The Bakken Petroleum System (BPS) is defined as the stratigraphic sequence of rocks, in order of deposition, from the Upper Three Forks Formation through the Upper Bakken Formation. The system is a complex mixture of shale, clastic, and carbonate rock types deposited in a marine environment during the late Devonian Period. The system is considered to be unconventional in that it consists of ultralow permeability and requires mechanical stimulation for production to occur. However, the system is somewhat conventional and is differentiated from other gas shale plays in North America in that it currently produces light sweet oil (40 API) from the carbonate/clastic mixture of rocks of the Upper Three Forks and Middle Bakken Formations. The shales of the Upper and Lower Bakken Formation are considered the source for the system.

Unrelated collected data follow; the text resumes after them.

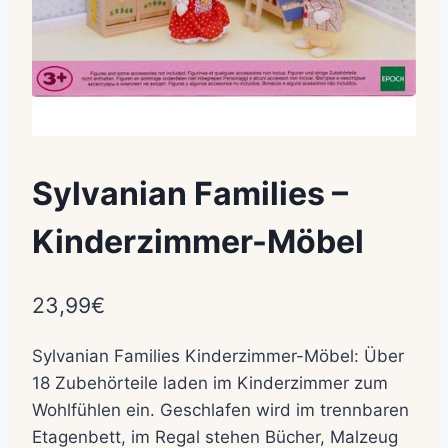
Sylvanian Families –
Kinderzimmer-Möbel
23,99
€
Sylvanian Families Kinderzimmer-Möbel: Über
18 Zubehörteile laden im Kinderzimmer zum
Wohlfühlen ein. Geschlafen wird im trennbaren
Etagenbett, im Regal stehen Bücher, Malzeug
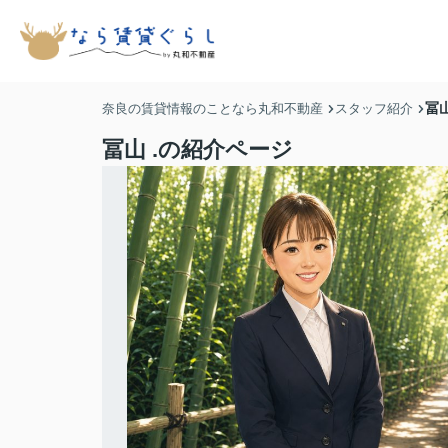
冨山
奈良の賃貸情報のことなら丸和不動産
スタッフ紹介
冨山 .の紹介ページ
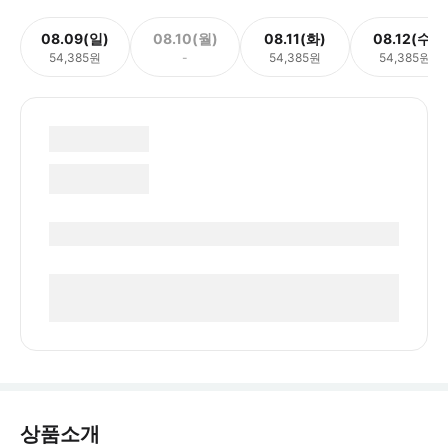
08.09(일)
08.10(월)
08.11(화)
08.12(수)
54,385원
-
54,385원
54,385원
상품소개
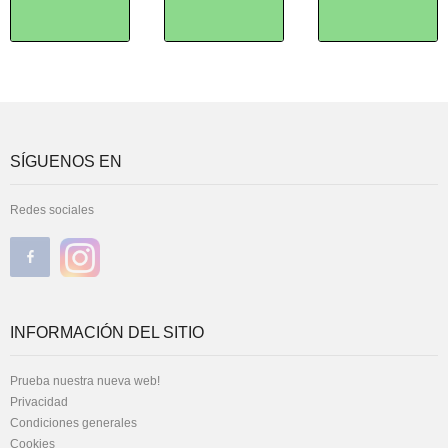
SÍGUENOS EN
Redes sociales
INFORMACIÓN DEL SITIO
Prueba nuestra nueva web!
Privacidad
Condiciones generales
Cookies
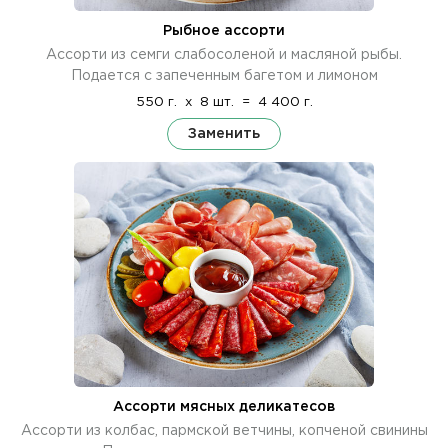
Рыбное ассорти
Ассорти из семги слабосоленой и масляной рыбы.
Подается с запеченным багетом и лимоном
550 г.
x
8 шт.
=
4 400 г.
Заменить
Ассорти мясных деликатесов
Ассорти из колбас, пармской ветчины, копченой свинины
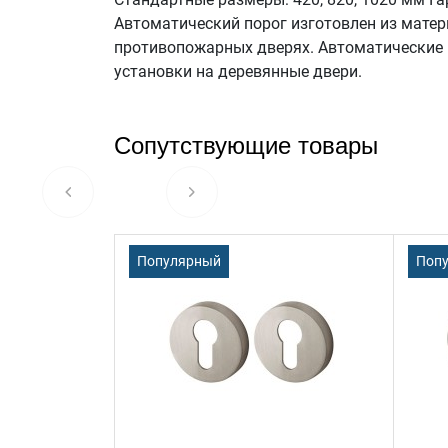
Автоматический порог изготовлен из мате
противопожарных дверях. Автоматические 
установки на деревянные двери.
Сопутствующие товары
Популярный
Поп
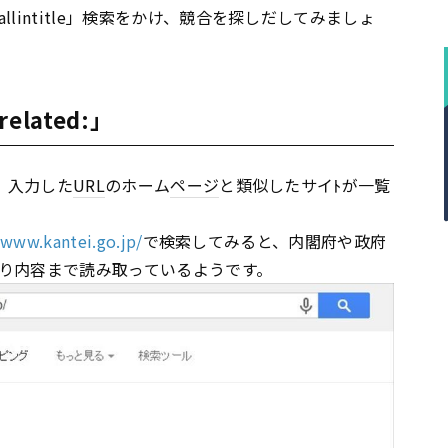
lintitle」検索をかけ、競合を探しだしてみましょ
lated:」
、入力した
URL
のホーム
ページ
と類似したサイﾄが一覧
/www.kantei.go.jp/
で検索してみると、内閣府や政府
り内容まで読み取っているようです。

Compared to a conventional reservoir, the ultralow permeability in the BPS makes it very challenging to carry out normal water or gas flooding operations. "Permeability jail" effects cause low injectivity and prevent injected fluids from sweeping oil out of the matrix efficiently. Two distinguishable flow regimes have been identified in fractured, hydrocarbon-rich shale formations: viscous flow in high-permeability fracture networks and diffusion flow in the low-permeability matrix with high oil saturation. Improving hydrocarbon transport (and technically recoverable reserves) in unconventional reservoirs relies on our ability to enhance diffusion flow from the oil-saturated matrix to the natural or induced fracture network, which is the focus of this study.
To access unproduced oil of the BPS, high-pressure CO2 may be used to enhance the diffusion flow in the matrix and keep the viscous flow in the fractures under reservoir temperature and pressure conditions (e.g., 5000 psi and 230°F). Core samples were collected from two wells, representing the Upper Bakken shale, Middle Bakken mixed clastic carbonate, Lower Bakken shale, and the mixed clastic carbonate Three Forks Formation. Detailed core analyses were performed to determine the petrographic and petrophysical properties of these units. Ten samples were selected for pore-size distribution (PSD) measurement, and 21 samples (11-mm-diameter rods) were used for 24-hour CO2 exposures and hydrocarbon recovery experiments. These experiments were conducted as CO2 "bathing" (rather than "flow-through" tests) and were aimed at increasing our understanding of the changes in microstructure and diffusion flowability within these tight geologic formations.
CO2 exposure and hydrocarbon extraction clearly showed the improvement of diffusion flow in all of the BPS samples tested. Upper and Lower Bakken shale samples, characterized by generally high total organic carbon content (TOC ~12–15 wt%) and small pore size (~3–8 nm), yielded approximately 60% of the present mature hydrocarbon at the end of the 24-hour exposure. Middle Bakken and Three Forks samples, characterized by lower TOC content (<0.5 wt%) and moderate pore size (~10–80 nm), provided more favorable flow conditions for CO2 and hydrocarbons, yielding approximately 90% of the mature hydrocarbon content. As all experiments were conducted at reservoir conditions, the results demonstrate that molecular diffusion plays a significant role in the mobilization of oil in tight reservoirs.
CO2 greatly enhances the diffusion process to improve hydrocarbon transport in the tight matrix. This observation is especially useful for densely fractured formations (high surface area-to-volume ratio) where 1) CO2 has greater areal contact with the reservoir, enabling CO2 diffusion into the matrix and hydrocarbon diffusion out of the matrix to occur more efficiently (increasing recoverable reserves) and 2) the fracture networks assist in alleviating potential injectivity challenges.